Kath Hammerseng, a Twin Cities area sales agent and former president of MAR, said buyers have become more hesitant. Some are assessing the interest rate situation and the impact of rising property prices. Last month, the median price of all closures rose nearly 9% to a record high of $380,000.
She said the housing market was similar to 2018 and 2019, when buyers had a bit more time to make decisions and sellers had to work harder to prepare their homes for sale.
“More than ever, homes that aren’t turnkey or competitively priced…persist,” she said. “Sellers who are overconfident don’t see the results they thought they were seeing. On pretty ones, buyers are always competing and it’s the same multiple offer situation.”
Arbit said while the market adjusts, it is unlikely to pivot quickly to a more buyer-friendly market.
“It doesn’t happen overnight or even in a matter of months,” he said. “We’ve been underbuilt and undersupplied for so long that it will take time to tip the scales back to a balanced market, let alone a buyers’ market.”
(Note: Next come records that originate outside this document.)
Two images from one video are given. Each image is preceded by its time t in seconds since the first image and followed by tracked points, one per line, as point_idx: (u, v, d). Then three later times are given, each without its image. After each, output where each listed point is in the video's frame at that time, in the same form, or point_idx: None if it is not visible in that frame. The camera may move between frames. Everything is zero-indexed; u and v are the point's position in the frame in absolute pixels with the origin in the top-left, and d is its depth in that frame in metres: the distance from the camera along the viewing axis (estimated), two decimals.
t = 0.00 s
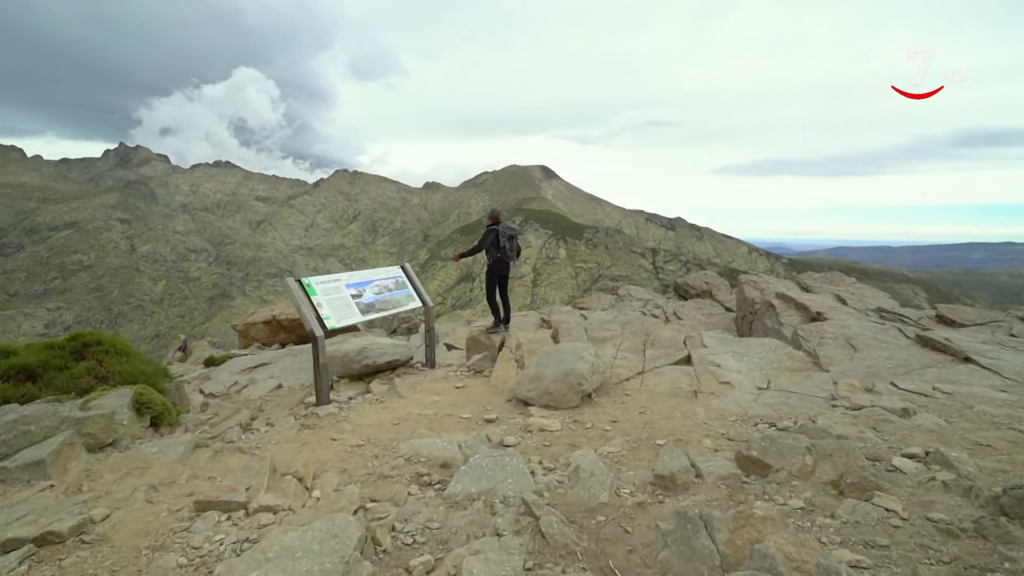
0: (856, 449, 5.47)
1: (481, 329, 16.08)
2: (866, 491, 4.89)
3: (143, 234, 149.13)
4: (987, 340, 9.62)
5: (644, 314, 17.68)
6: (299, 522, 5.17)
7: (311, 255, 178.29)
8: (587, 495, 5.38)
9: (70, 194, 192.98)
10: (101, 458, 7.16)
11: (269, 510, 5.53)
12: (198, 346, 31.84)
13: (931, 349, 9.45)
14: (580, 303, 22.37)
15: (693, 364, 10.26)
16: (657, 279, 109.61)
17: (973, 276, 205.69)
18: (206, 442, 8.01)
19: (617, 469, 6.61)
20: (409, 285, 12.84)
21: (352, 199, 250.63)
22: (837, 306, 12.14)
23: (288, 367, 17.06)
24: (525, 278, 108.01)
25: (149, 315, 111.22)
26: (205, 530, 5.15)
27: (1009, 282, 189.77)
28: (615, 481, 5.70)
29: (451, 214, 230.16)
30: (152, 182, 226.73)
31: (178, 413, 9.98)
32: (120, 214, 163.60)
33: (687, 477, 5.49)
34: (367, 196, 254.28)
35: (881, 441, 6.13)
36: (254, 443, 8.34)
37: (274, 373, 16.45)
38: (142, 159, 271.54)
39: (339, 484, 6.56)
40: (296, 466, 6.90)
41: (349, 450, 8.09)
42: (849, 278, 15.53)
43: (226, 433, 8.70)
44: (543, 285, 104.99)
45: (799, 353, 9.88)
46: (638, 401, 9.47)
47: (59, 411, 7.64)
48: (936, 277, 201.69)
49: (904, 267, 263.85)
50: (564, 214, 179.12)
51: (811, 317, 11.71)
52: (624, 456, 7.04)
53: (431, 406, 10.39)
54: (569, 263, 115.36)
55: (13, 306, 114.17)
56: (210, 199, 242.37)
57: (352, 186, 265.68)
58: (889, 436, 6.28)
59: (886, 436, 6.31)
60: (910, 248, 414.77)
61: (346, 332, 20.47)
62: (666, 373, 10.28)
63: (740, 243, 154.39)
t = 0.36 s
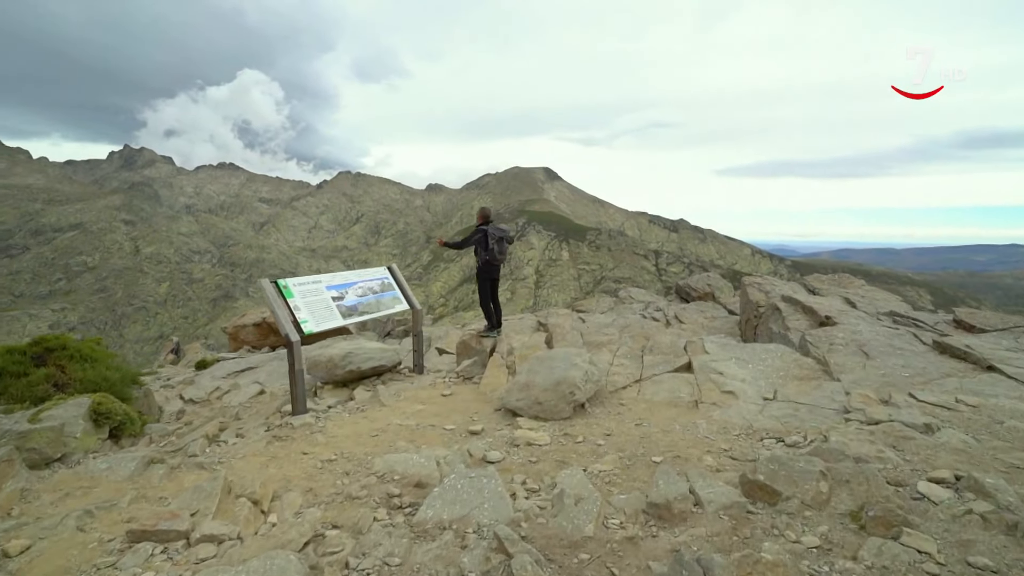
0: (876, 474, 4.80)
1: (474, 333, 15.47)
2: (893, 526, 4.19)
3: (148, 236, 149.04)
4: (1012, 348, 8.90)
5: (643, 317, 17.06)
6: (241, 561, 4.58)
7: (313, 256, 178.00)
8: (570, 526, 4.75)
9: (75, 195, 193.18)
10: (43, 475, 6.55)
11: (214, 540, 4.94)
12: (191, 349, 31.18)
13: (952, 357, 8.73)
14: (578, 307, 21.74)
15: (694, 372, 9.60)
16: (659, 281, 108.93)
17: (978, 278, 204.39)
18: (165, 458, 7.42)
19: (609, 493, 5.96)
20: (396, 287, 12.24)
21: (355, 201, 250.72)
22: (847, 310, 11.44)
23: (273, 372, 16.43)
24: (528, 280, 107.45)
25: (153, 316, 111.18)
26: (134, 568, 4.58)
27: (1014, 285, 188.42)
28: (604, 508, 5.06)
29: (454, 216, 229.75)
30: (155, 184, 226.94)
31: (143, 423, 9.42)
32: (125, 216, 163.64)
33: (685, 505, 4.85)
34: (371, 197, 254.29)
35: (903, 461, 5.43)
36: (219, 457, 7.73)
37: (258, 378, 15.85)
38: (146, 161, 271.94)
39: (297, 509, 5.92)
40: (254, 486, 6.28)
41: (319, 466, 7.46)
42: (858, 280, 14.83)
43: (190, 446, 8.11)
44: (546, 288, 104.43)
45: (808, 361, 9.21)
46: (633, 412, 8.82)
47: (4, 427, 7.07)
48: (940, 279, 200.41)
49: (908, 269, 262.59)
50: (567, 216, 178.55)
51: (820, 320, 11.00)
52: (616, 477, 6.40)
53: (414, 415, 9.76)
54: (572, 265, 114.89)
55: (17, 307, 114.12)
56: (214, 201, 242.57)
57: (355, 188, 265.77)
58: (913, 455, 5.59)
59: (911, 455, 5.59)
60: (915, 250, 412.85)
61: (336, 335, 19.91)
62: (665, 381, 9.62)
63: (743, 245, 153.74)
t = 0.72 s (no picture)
0: (915, 505, 4.12)
1: (471, 335, 14.89)
2: None
3: (155, 236, 149.32)
4: None
5: (647, 320, 16.39)
6: None
7: (319, 257, 178.16)
8: (561, 566, 4.10)
9: (83, 196, 194.12)
10: None
11: None
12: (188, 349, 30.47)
13: (984, 366, 8.02)
14: (581, 309, 21.15)
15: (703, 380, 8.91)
16: (665, 282, 108.08)
17: (986, 280, 202.41)
18: (125, 473, 6.86)
19: (608, 522, 5.30)
20: (386, 287, 11.66)
21: (360, 202, 250.68)
22: (865, 314, 10.72)
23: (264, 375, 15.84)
24: (532, 281, 106.85)
25: (160, 315, 111.21)
26: None
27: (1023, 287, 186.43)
28: (601, 541, 4.42)
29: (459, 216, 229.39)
30: (162, 185, 227.95)
31: (111, 432, 8.87)
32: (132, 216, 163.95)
33: (693, 542, 4.20)
34: (375, 198, 254.29)
35: (944, 487, 4.72)
36: (186, 471, 7.15)
37: (248, 382, 15.32)
38: (153, 162, 273.17)
39: (257, 538, 5.31)
40: (212, 509, 5.66)
41: (292, 484, 6.83)
42: (873, 282, 14.11)
43: (156, 459, 7.53)
44: (550, 288, 103.75)
45: (825, 369, 8.54)
46: (636, 424, 8.15)
47: None
48: (948, 281, 198.48)
49: (915, 271, 260.55)
50: (572, 217, 177.79)
51: (835, 325, 10.33)
52: (616, 500, 5.75)
53: (402, 424, 9.13)
54: (577, 266, 114.13)
55: (26, 307, 114.35)
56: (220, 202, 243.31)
57: (360, 189, 265.94)
58: (954, 480, 4.89)
59: (950, 481, 4.91)
60: (923, 251, 409.31)
61: (331, 336, 19.36)
62: (671, 391, 8.93)
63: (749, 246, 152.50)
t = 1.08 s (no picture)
0: (989, 560, 3.44)
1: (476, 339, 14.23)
2: None
3: (171, 236, 150.64)
4: None
5: (660, 323, 15.65)
6: None
7: (332, 257, 178.90)
8: None
9: (102, 196, 196.78)
10: None
11: None
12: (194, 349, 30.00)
13: None
14: (592, 311, 20.43)
15: (721, 391, 8.22)
16: (678, 283, 106.77)
17: (1007, 281, 197.86)
18: (94, 490, 6.36)
19: (616, 561, 4.70)
20: (386, 289, 11.09)
21: (372, 202, 251.54)
22: (899, 318, 9.90)
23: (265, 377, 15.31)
24: (544, 281, 106.07)
25: (176, 313, 112.02)
26: None
27: None
28: None
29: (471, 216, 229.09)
30: (179, 186, 230.39)
31: (92, 441, 8.37)
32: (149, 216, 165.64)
33: None
34: (388, 199, 254.99)
35: (1013, 530, 4.04)
36: (158, 488, 6.61)
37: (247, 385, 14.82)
38: (171, 163, 276.40)
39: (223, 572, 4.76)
40: (177, 539, 5.12)
41: (271, 504, 6.27)
42: (902, 284, 13.28)
43: (130, 473, 7.03)
44: (562, 288, 102.90)
45: (859, 380, 7.79)
46: (650, 440, 7.50)
47: None
48: (968, 282, 194.37)
49: (934, 272, 255.79)
50: (584, 217, 176.64)
51: (867, 331, 9.53)
52: (624, 531, 5.13)
53: (397, 436, 8.51)
54: (588, 266, 113.27)
55: (47, 306, 116.07)
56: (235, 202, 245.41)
57: (373, 190, 266.76)
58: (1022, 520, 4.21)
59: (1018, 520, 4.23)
60: (941, 250, 402.12)
61: (335, 338, 18.90)
62: (687, 402, 8.24)
63: (763, 246, 150.46)
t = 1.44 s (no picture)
0: None
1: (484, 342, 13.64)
2: None
3: (195, 236, 153.18)
4: None
5: (678, 327, 14.93)
6: None
7: (351, 257, 180.36)
8: None
9: (130, 197, 201.14)
10: None
11: None
12: (210, 349, 29.90)
13: None
14: (607, 313, 19.78)
15: (747, 404, 7.51)
16: (698, 283, 105.29)
17: None
18: (63, 508, 5.95)
19: None
20: (389, 291, 10.62)
21: (391, 203, 253.08)
22: (942, 326, 9.08)
23: (272, 380, 14.91)
24: (562, 282, 105.40)
25: (200, 310, 113.80)
26: None
27: None
28: None
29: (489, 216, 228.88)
30: (202, 187, 234.37)
31: (76, 451, 8.04)
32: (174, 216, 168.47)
33: None
34: (406, 199, 256.24)
35: None
36: (133, 505, 6.17)
37: (251, 388, 14.45)
38: (195, 164, 281.55)
39: None
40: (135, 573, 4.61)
41: (251, 525, 5.76)
42: (941, 287, 12.36)
43: (108, 487, 6.65)
44: (580, 289, 102.13)
45: (905, 396, 6.96)
46: (668, 458, 6.84)
47: None
48: (999, 284, 188.33)
49: (962, 274, 248.74)
50: (602, 217, 175.27)
51: (908, 340, 8.67)
52: (636, 571, 4.53)
53: (396, 449, 7.97)
54: (606, 266, 112.22)
55: (77, 304, 118.85)
56: (257, 202, 248.95)
57: (391, 190, 268.39)
58: None
59: None
60: (971, 250, 391.11)
61: (346, 339, 18.52)
62: (709, 416, 7.56)
63: (784, 246, 147.61)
The Gerlachs were unwilling to wait. They planned a buying trip to the Twin Cities area in September, but like many first-time buyers, the threat of rising rates made them a bit more eager to buy sooner rather than later. And friends who had shopped in the neighborhood warned them that the best homes always sold quickly, and sometimes for more than the asking price.
Plus, they were somewhat surprised when one of the first homes they visited remotely checked almost every item on their wishlist.
So almost immediately after taking several virtual tours this month, the Gerlachs offered sellers of a house in Maple Grove slightly above the asking price, even though there were no other offers. The couple knew homes in the neighborhood were selling quickly and wanted to avoid a competing offer.
“We didn’t feel like we were in the driver’s seat. It really felt like it was a seller’s market,” Jenna Gerlach said. “I just didn’t want to be in a position where we had to make an offer and settle for a house we didn’t want.”
At the top of his wish list was a fireplace and a large yard for their boxer. Within a day of listing the house, their seller quickly accepted their offer. The Gerlachs prepare to move.